Published online Jul 27, 2015. doi: 10.5313/wja.v4.i2.30
Peer-review started: April 8, 2015
First decision: April 27, 2015
Revised: May 12, 2015
Accepted: June 1, 2015
Article in press: June 2, 2015
Published online: July 27, 2015
Processing time: 111 Days and 13.7 Hours
AIM: To investigate the utility of transthoracic echocardiography in confirming appropriate pulmonary artery catheter (PAC) placement.
METHODS: Three commonly used transthoracic echocardiography (TTE) views were used to confirm PAC position in 103 patients undergoing elective cardiac surgery - the parasternal short axis right ventricular inflow-outflow view; the subcostal short axis right ventricular inflow-outflow view; and the parasternal short axis ascending aortic view. All PACs were inserted by the managing anesthesiologist under pressure waveform guidance alone, who was blinded to all sonographic information. A sonographer blinded to all pressure waveform information confirmed visualisation of an “empty” PA before PAC insertion, and visualisation of the PAC balloon in the main PA (MPA) or right PA (RPA) after attempts at placement were complete. Agreement, sensitivity and specificity of TTE in confirming appropriate PAC placement was compared against pressure waveform guidance as the “gold standard”. The successful view used was compared against patients’ anthropomorphic indices, presence of lung hyperinflation, and insertion of PAC during positive pressure ventilation. Agreement between TTE and pressure waveform guidance was analysed using Cohen’s Kappa statistic. The relative proportion of total RPA seen by subcostal vs parasternal TTE views was also compared with a further 20 patients’ computed tomography (CT) pulmonary angiograms (CTPA), to determine efficacy in detection of distal RPA PAC placement.
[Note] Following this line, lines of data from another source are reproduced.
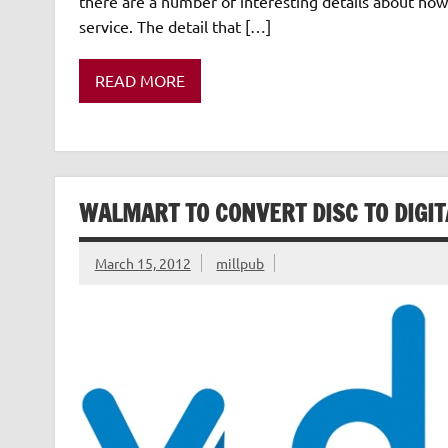
there are a number of interesting details about ho
service. The detail that […]
READ MORE
WALMART TO CONVERT DISC TO DIGIT
March 15, 2012
millpub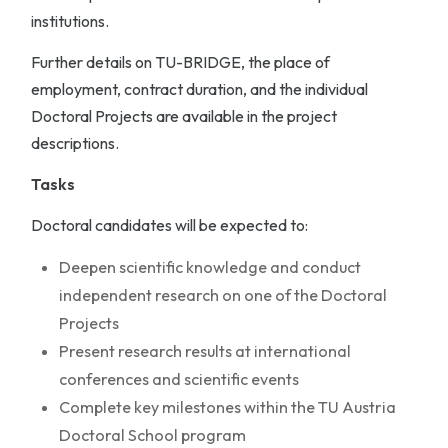
institutions.
Further details on TU-BRIDGE, the place of
employment, contract duration, and the individual
Doctoral Projects are available in the project
descriptions.
Tasks
Doctoral candidates will be expected to:
Deepen scientific knowledge and conduct
independent research on one of the Doctoral
Projects
Present research results at international
conferences and scientific events
Complete key milestones within the TU Austria
Doctoral School program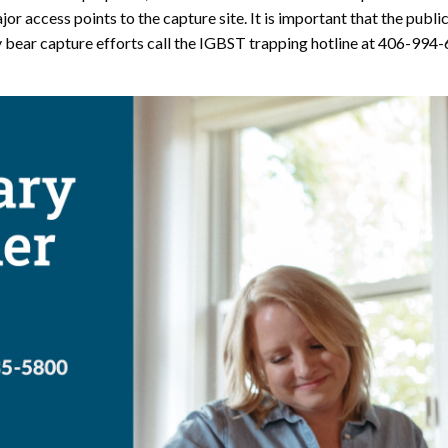
or access points to the capture site. It is important that the publi
 bear capture efforts call the IGBST trapping hotline at 406-994-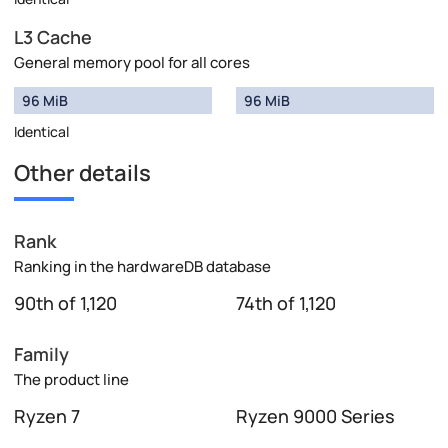
L3 Cache
General memory pool for all cores
96 MiB
96 MiB
Identical
Other details
Rank
Ranking in the hardwareDB database
90th of 1,120
74th of 1,120
Family
The product line
Ryzen 7
Ryzen 9000 Series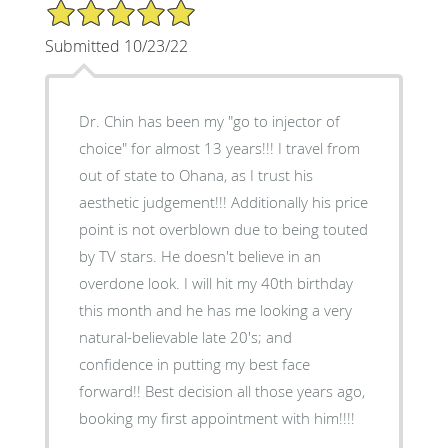
5/5 Star Rating
Submitted 10/23/22
Dr. Chin has been my "go to injector of
choice" for almost 13 years!!! I travel from
out of state to Ohana, as I trust his
aesthetic judgement!!! Additionally his price
point is not overblown due to being touted
by TV stars. He doesn't believe in an
overdone look. I will hit my 40th birthday
this month and he has me looking a very
natural-believable late 20's; and
confidence in putting my best face
forward!! Best decision all those years ago,
booking my first appointment with him!!!!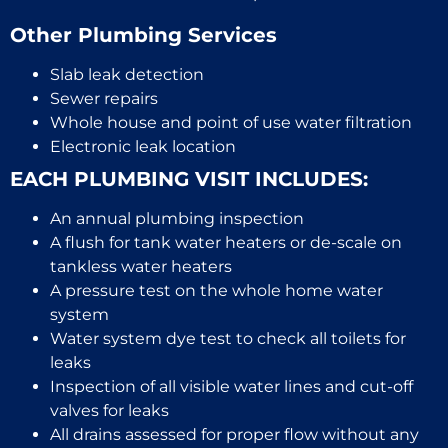
Other Plumbing Services
Slab leak detection
Sewer repairs
Whole house and point of use water filtration
Electronic leak location
EACH PLUMBING VISIT INCLUDES:
An annual plumbing inspection
A flush for tank water heaters or de-scale on
tankless water heaters
A pressure test on the whole home water
system
Water system dye test to check all toilets for
leaks
Inspection of all visible water lines and cut-off
valves for leaks
All drains assessed for proper flow without any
RESULTS: Appropriate positioning of the PAC balloon, and its to-and-fro movement consistent with a non-wedged state, within the MPA or RPA was confirmed by TTE in 98 of the 103 patients [sensitivity 95% (95%CI: 89%-98%)], and absence of the PAC balloon before insertion correctly established in 100 patients [specificity 97% (92%-99%)]. This was in very good agreement with pressure waveform guidance [Cohen’s Kappa 0.92, (0.87-0.98)]. The subcostal view was the best view to visualise the PAC tip when it was placed in the right pulmonary artery (OR 70, P < 0.0001), was more successful in patients with COAD (OR 9.5, P = 0.001), and visualized 61% (vs 44% by parasternal views, P < 0.001) of mean RPA lengths compared with CTPA; however the parasternal views were more successful in patients with higher body mass indexs (OR 0.78 for success with subcostal views, P < 0.001). There was a trend towards insertion during intermittent positive pressure ventilation favoring visualisation by subcostal views (OR 3.9, P = 0.08). The subcostal view visualized a greater length of the RPA than parasternal views (3.9 cm vs 2.9 cm, P < 0.0001). PACs were more often placed in the MPA than RPA (80 vs 18 patients). Three patient’s pulmonary arteries were not visible by any TTE view; in a further 2 patients, despite pre-insertion visualisation of their pulmonary arteries, the PAC balloon was not visible by any view with TTE where correct placement by pressure waveform was unequivocal.
CONCLUSION: TTE can assist appropriate PAC placement by visualization of an unwedged PAC balloon in the PA.
Core tip: Transthoracic echocardiography (TTE) is an efficacious adjunct to pressure waveform guidance for guiding appropriate pulmonary artery catheter (PAC) placement. With the required equipment and expertise, TTE is a rapid and safe tool for confirming whether the PAC is placed too far (the PAC balloon seen beyond the proximal RPA) or not far enough (the body of the PAC seen in the right ventricle but the PAC balloon not seen in the main PA or right PA). This application may assist in reducing complications related to PA rupture or PAC induced arrhythmias.